Whatever it is, How To is excellent television for people who have been brought up on the internet. As I watched, I found myself a happy passenger on Wilson’s ship, somehow agreeing with how he directs me to pay attention to canned corned beef one moment and a dog pooping on a city street the next. If you chronicled all the places Wilson takes you, though, the scenes would seem disconnected—a smelly fever dream both surreal and naturalistic that never really makes a point. And yet, I never felt unmoored. It’s somehow natural that Wilson would begin with the history of New York City building scaffolding and end up next to a lone fisherman on the muddy banks of New Orleans. Each episode may look like someone else’s dream, but they feel like the internet rabbit holes most of us know well. 

Take the episode “How To Improve Your Memory,” for example, which begins with Wilson capturing video of people taking photographs of themselves on the streets of New York. Wilson’s austere lens neutralizes his subjects’ saccharine faces primed for social media posts, showcasing the absurdity of their mundane. His narration, as always, is steeped in its trademark condescension and disbelief, as if to say, “this is how people remember now.” Minutes later, he’s discussing time travel, filming a man asleep on a bench, and composing his grocery list from prompts he finds on the street (banana peels, a fallen tree that looks like broccoli).
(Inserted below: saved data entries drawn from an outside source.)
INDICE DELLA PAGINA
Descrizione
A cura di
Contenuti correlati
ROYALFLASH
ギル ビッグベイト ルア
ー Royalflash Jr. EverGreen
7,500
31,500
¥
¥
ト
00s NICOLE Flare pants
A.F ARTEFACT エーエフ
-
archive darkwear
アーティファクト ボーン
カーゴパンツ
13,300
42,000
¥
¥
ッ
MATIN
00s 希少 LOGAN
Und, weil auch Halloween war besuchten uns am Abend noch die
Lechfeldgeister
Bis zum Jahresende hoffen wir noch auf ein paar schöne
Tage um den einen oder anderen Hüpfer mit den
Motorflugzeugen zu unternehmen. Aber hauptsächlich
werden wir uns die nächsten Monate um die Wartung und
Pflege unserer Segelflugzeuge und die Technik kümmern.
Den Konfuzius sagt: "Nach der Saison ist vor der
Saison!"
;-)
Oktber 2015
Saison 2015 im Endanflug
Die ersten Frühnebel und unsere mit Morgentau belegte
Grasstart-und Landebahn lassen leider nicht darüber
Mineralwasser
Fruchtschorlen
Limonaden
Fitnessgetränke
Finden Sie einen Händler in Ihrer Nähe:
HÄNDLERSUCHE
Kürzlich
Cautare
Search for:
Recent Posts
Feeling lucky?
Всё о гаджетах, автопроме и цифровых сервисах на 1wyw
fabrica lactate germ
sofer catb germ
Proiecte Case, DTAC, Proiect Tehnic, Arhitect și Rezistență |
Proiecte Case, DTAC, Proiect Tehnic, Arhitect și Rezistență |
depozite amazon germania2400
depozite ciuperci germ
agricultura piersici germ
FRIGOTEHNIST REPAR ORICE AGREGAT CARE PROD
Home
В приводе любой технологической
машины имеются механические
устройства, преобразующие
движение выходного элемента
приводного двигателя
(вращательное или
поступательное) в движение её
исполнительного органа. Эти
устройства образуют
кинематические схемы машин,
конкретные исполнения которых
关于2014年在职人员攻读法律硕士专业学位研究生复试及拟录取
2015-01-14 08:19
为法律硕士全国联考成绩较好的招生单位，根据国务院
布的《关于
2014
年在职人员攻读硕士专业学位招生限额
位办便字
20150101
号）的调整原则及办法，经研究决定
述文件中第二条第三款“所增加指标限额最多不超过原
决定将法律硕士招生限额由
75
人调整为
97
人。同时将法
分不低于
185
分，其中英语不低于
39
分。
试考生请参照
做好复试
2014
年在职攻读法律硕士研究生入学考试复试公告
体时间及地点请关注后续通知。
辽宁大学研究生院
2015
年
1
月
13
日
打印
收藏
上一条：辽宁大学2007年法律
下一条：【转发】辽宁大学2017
Later, he’s in an office building talking to a man he met in the grocery store about the Mandela Effect. 

Under any other direction, or made in any other time, How To would be bad B-roll film, uninspired avant-garde, or just unflattering footage of people doing weird things. Through his lens, however, Wilson dignifies whatever catches his attention and works within the preestablished framework of how we consume information now. I never questioned Wilson’s jump from abandoned salad to a bloodstained subway and barely blinked when an episode that spent much time on anti-circumcision concluded with Wilson commissioning a replica of his new favorite chair and putting it in a storage facility in Canarsie. If you’ve ever been to a Wikipedia page on ducks and found yourself researching Queen Elizabeth I, How To with John Wilson is  familiar in the way it loses itself in inquiry without traversing much ground. Oftentimes,  the episodes conclude with Wilson either at home or close to it. 

The six episodes are a stunning testament to the way modernity is quick and expansive. As Wilson points out, we live in cities where our favorite dive bars turn into TD Banks overnight and spend our lives on information systems that can find donut shops in Tasmania as quickly as YouTube videos on how to be brave. What Wilson creates, then, feels fitting for the time, but it also makes history out of our strange and anxious present.

At one point, Wilson shows us ten years’ worth of his daily logs inside his apartment in Queens. The logs, like How To, are tiny and enormous, spanning multiple mustard notebooks with their pages divided into hundreds of boxes to represent each day. Here, we start to know Wilson as more than just the kind purveyor of the eccentric. He’s someone who wants to remember everything exactly as it was.